8-05-06: Bica, rubato un trattore e distrutte le apparecchiature per
la fornitura dell’energia elettrica alle case.

7-05-06: Suvi Lukavac, nella notte uccisi i cani da guardia
dell’enclave e poi la notte seguente rubati alcuni trattori.
6-05-06: Rudare, due sconosciuti che bloccavano la strada con una
Golf nera senza targa, hanno sparato colpi di fucile contro la
macchina della Diocesi Ortodossa della regione, con sopra Padre
Srdjan, che tornava da una visita all’enclave; alcuni proiettili sono
rimasti conficcati nella vettura.Il padre è riuscito a scappare.
5-05-06: Pristina, nove poliziotti dell’Unmik feriti durante scontri
alla manifestazione indetta per l’indipendenza del Kosovo, mentre
cercavano di assaltare un edificio dell’ONU.

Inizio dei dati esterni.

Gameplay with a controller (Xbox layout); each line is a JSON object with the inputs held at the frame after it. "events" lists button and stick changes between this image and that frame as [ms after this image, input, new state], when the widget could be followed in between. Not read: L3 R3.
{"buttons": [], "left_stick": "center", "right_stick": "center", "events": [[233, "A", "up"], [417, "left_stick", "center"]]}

30-04-06: Bica, sconosciuti hanno aperto il fuoco contro fedeli serbi
che stavano celebrando la pasqua ortodossa.
23-04-06: K. Mitrovica, attaccata a colpi di pietra e distrutti i
vetri della casa di un profugo da Prizren, nella periferia della
città, da sconosciuti.
23-04-06: Suvi Do, attaccata con pietre una macchina guidata da un
serbo, lungo la strada provinciale, danneggiata la vettura.
22-04-06: Tucep, un gruppo di uomini armati ha attaccato con colpi di
fucile la casa di una famiglia serba del posto; la moglie che era in
casa è rimasta indenne dall’attacco.
16-04-06: Gojbulja, attaccata e danneggiata la chiesa ortodossa di
Sveta Petka nell’enclave serba, completamente circondata dalla
popolazione albanese.
15-04-06: K. Mitrovica, attaccata con bombe e bottiglie Molotov la
casa di un profugo di Istok, che vive nella periferia della città, la
momento dell’assalto vi erano sette membri della famiglia, tra cui i
bambini: Non ci sono stati feriti.
9-04-06: Suvi Lukavac e Tucep, attaccate nella notte alcune case
serbe e portati via quattro trattori e sette mucche.
4-04-06: Straza, attaccata nella notte con fucili automatici la casa
della famiglia serba di C. Ivkovic, ucciso il cane da guardia che
aveva dato l’allarme, i sei membri della famiglia sono rimasti illesi.

27-03-06: K. Mitrovica, un ragazzo serbo di 19 anni è stato picchiato
e pugnalato da un gruppo di giovani albanesi proveniente dall’altra
parte del ponte sul fiume Ibar, mentre passeggiava con la sua fidanzata.
26-03-06: Klina, lanciate due bombe contro la casa di un serbo
rientrato in Kosovo, gravi danni materiali ma nessun ferito nella
famiglia.

…..Questo è il Kosovo “liberato” per cui si è bombardato e devastato
il popolo jugoslavo, queste sono la democrazia e la libertà portate.



Enrico Vigna ( Associazione SOS Yugoslavia, Italia), 14 giugno 2006

“S’ALZO’ DI KOSOVO UNA FANCIULLA”
…Ella va di Kosovo sulla piana.
E scende sul campo la giovane donna…E rivolta nel sangue i guerrieri.
Qual guerriero in vita ella trova, lo leva da quel molto sangue, lo
lava con fresc’acqua.
E conforta con vino vermiglio… E ristora con pane bianco…”
(Antico poema epico del Kosovo)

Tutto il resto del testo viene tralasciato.